Oceana urges President Biden to expediently approve the National Atmospheric and Oceanic Administration’s (NOAA) proposed vessel speed rule that would help protect critically endangered North Atlantic right whales.
s part of the public comment period that ended on Oct. 31, 2022, Oceana delivered nearly 20,000 petition signatures and a letter calling for the government to enact desperately needed new safeguards for these whales.
With the extinction of the species on the line, concerned citizens from all 50 states, the District of Columbia, and Puerto Rico signed their names in support of NOAA’s proposal.
We can’t wait any longer for action.

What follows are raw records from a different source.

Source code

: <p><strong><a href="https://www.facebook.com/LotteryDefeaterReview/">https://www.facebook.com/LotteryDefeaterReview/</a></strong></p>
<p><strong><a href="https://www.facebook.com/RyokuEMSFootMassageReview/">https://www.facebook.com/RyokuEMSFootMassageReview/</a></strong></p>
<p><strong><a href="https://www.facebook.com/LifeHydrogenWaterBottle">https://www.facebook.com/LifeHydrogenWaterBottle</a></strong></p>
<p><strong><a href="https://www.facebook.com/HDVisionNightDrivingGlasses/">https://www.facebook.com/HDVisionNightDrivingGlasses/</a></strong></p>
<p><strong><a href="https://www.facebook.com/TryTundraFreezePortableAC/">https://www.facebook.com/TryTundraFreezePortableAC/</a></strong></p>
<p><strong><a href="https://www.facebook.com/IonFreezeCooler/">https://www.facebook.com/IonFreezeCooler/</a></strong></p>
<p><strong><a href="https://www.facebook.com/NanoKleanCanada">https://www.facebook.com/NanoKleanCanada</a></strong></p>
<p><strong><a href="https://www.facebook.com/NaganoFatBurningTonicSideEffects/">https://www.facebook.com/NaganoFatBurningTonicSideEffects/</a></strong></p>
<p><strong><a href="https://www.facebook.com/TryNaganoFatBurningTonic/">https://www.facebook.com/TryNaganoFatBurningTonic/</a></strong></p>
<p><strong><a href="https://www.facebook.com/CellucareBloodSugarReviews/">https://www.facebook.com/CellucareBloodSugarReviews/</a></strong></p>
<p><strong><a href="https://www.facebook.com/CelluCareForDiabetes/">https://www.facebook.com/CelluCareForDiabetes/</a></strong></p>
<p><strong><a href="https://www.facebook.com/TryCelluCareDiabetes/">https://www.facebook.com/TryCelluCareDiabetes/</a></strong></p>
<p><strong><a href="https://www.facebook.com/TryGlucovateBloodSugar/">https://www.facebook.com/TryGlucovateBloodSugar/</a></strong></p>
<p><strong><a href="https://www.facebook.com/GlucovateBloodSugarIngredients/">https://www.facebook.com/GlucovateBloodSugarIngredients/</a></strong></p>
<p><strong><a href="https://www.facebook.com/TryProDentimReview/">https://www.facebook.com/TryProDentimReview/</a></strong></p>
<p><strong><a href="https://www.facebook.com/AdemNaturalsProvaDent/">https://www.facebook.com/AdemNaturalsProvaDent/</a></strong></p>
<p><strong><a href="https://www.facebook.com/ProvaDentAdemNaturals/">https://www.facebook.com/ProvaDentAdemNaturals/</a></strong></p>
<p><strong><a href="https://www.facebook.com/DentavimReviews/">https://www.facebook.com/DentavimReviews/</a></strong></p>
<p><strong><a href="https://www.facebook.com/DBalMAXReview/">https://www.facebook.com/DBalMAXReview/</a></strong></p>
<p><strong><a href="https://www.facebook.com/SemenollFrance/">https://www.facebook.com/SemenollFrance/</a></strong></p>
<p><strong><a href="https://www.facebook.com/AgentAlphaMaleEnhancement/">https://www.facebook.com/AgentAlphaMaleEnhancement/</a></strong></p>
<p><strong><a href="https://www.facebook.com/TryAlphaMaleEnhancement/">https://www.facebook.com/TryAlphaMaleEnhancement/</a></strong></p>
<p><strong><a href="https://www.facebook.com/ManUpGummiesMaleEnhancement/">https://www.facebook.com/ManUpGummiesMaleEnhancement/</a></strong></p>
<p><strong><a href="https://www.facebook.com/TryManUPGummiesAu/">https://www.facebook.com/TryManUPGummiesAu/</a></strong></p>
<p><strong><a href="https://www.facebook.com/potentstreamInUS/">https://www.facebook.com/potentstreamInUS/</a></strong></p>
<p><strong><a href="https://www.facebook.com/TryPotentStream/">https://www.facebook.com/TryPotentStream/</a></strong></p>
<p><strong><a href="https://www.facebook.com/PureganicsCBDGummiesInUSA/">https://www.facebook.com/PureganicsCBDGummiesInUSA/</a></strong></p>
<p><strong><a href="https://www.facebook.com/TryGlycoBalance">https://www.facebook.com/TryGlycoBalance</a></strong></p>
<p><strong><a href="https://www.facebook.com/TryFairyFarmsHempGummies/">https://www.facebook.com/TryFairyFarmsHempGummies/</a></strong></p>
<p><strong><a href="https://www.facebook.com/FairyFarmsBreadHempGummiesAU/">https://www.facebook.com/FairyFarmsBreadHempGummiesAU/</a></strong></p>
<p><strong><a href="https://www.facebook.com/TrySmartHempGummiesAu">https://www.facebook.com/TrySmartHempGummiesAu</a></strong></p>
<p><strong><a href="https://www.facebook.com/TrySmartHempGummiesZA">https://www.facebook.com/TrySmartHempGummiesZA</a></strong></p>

The urgency of the threats to North Atlantic right whales cannot be understated. Their very existence perilously hangs in limbo as current safeguards established by our government are insufficient
Thirteen congressional leaders also sent a letter to NOAA in support of the proposed rule. In the letter, the representatives wrote:
We are encouraged to see several critical changes in the proposed rule that better address vessel strike risk throughout the North Atlantic right whale’s U.S. range. These improvements mirror the recommendations issued in the agency’s June 2021 North Atlantic Right Whale Vessel Speed Rule Assessment
Additionally, 29 environmental groups signed a letter of support, saying that “while we are in favor of these improvements from the previous rule and ask that you approve a final rule as quickly as possible, the National Marine Fisheries Service should also consider requiring vessels covered by this rule to carry and continuously transmit automatic identification system (AIS) devices for public vessel tracking, improving monitoring and enforcement of speed limits, designate dynamic speed zones (DSZs) following the visual confirmation of a single North Atlantic right whale, and including an exemption for permitted disentanglement vessels who are actively engaged in a response.”
Oceana also submitted a 28-page letter to the National Marine Fisheries Service, detailing the existing threats to and risk mitigation strategies for North Atlantic right whales.
Multiple studies show that slowing boats to 10 knots reduces a North Atlantic right whale’s risk of death by boat collision by 80% to 90%.
Last month, the North Atlantic Right Whale Consortium released its new population estimate for North Atlantic right whales, which stands at only around 340, including around 80 breeding females.